If the children involved are 10, then the criminal justice system isn't the right place to deal with their behaviour, which may be part of a cycle of abuse. Surely the focus should be on rehabilitation?

Greensleeves · 24/09/2010 23:19

I think your ire stems from a basic lack of understanding of counselling and its purpose

it does not involve being patted on the head and given lollipops

its aim isn't to make the bullies feel nice - it is to address the root causes of the behaviour (whatever those may be) and enable changes in the person't mindset and behavioural patterns

and a lot of the time, it is very effective in doing that

which is good for everyone, given that however angry we are we can't just bin people, throw away the key, string 'em up etc

and I think it is true that bullies do not always have what we would consider a "bad home life" - there isn't always abuse or neglect. However there are many many other ways in which a child's environment can be unhealthy and damaging. Good psychotherapy can address poor role modellings, challenge assumptions and prejudices the person isn't even aware of

and it's a good start

AvrilHeytch · 24/09/2010 23:22

This reply has been deleted

Message withdrawn

OldCrusty · 24/09/2010 23:22

I don't think it was just boys.

It was 'school' in general.

The neighbours said he didnt play out very often.

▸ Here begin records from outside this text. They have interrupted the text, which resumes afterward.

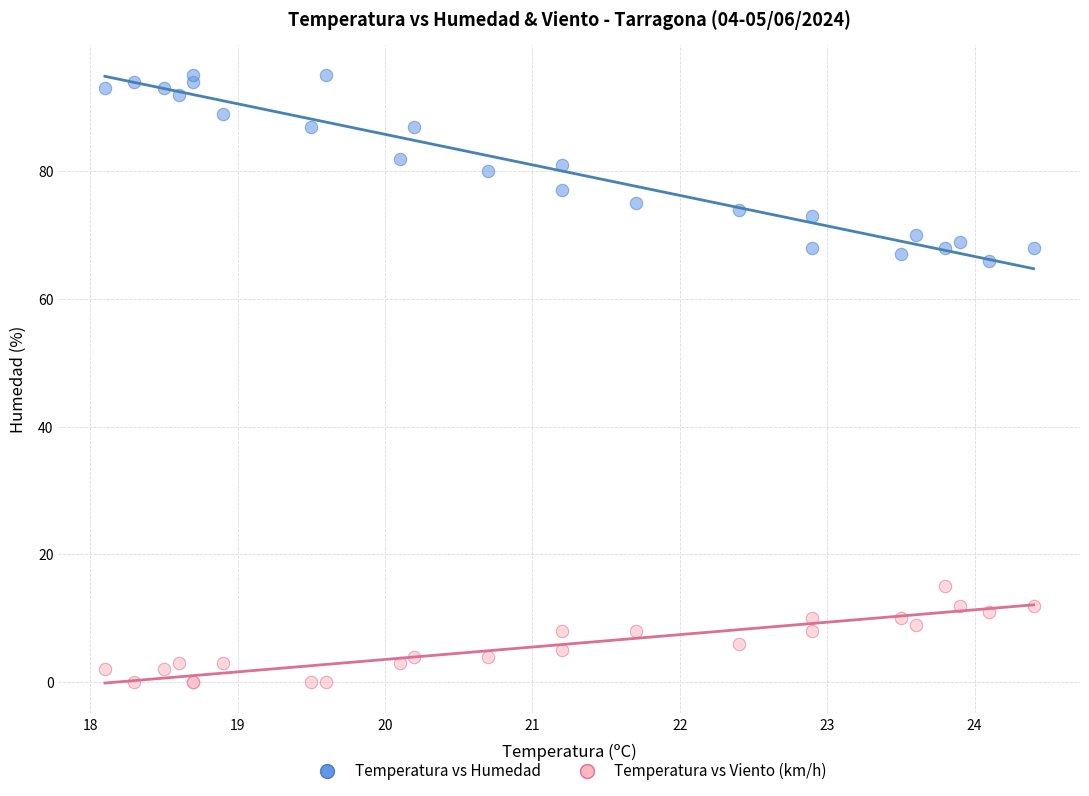

Which series reaches the maximum Y coordinate?

Temperatura vs Humedad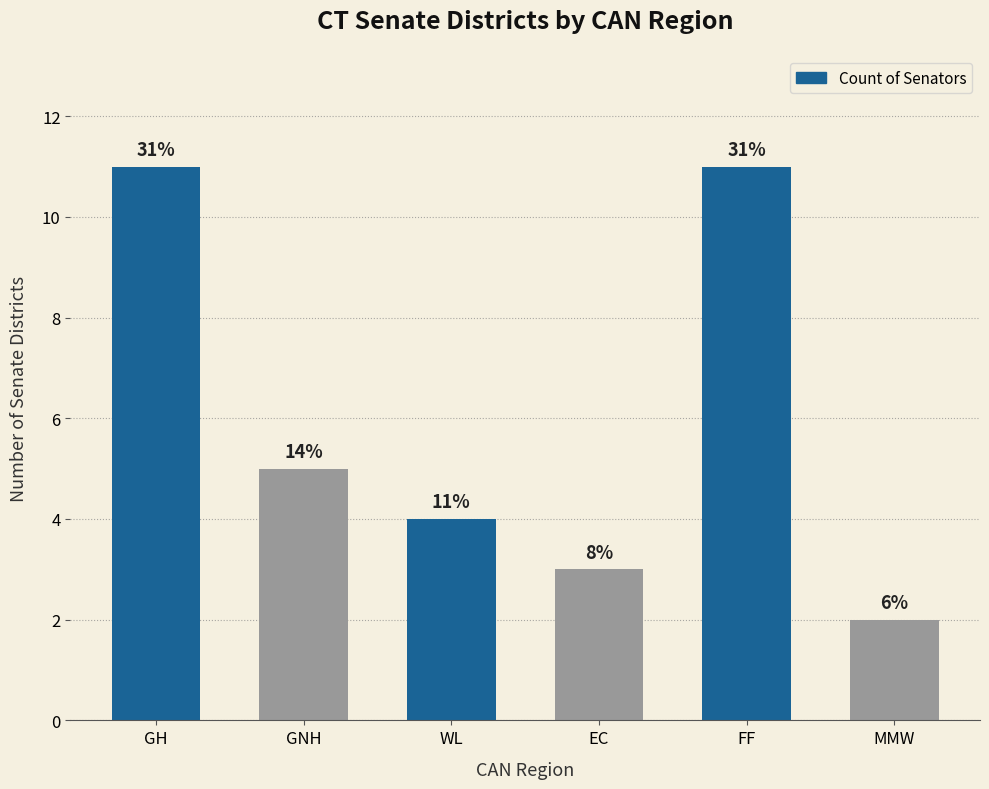

Reading left to right, extract all data points from this chart.

11	5	4	3	11	2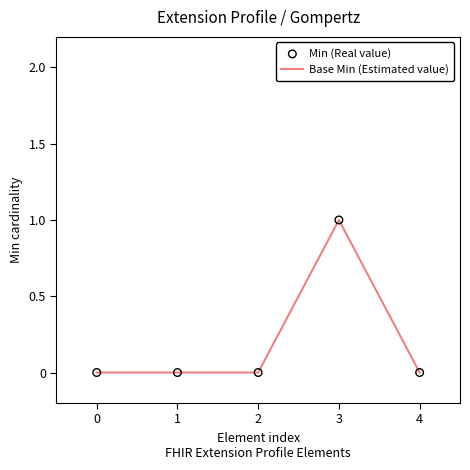

What is the change in value from 1 to 3?

+1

He must have been so scared about facing school on the monday Sad

OP posts:
maryz · 24/09/2010 23:23

This reply has been deleted

Message withdrawn at poster's request.

AvrilHeytch · 24/09/2010 23:23

This reply has been deleted

Message withdrawn

animula · 24/09/2010 23:24

i agree with Nemofish and Greensleeves.

I'd add that they are children, and the point of that is that, as adults, we are supposed to guide them in their behaviour. This indicates that, somewhere along the line, school, home, wherever, there weren't adults interveining, strongly enough, to stop children behaving in this way, and showing them it's wrong. It's our job to do that.

Also, anyone reading this, and thinking "that could be my child", can I please say that, if you are being told that you should keep your child put, and it teaches the wrong lessons to remove them from the situation, etc., that hasn't been our experience - removing our dd was a good solution.

2shoes · 24/09/2010 23:24

but they need to be seen to be punished.
how else do you stop it keep happening?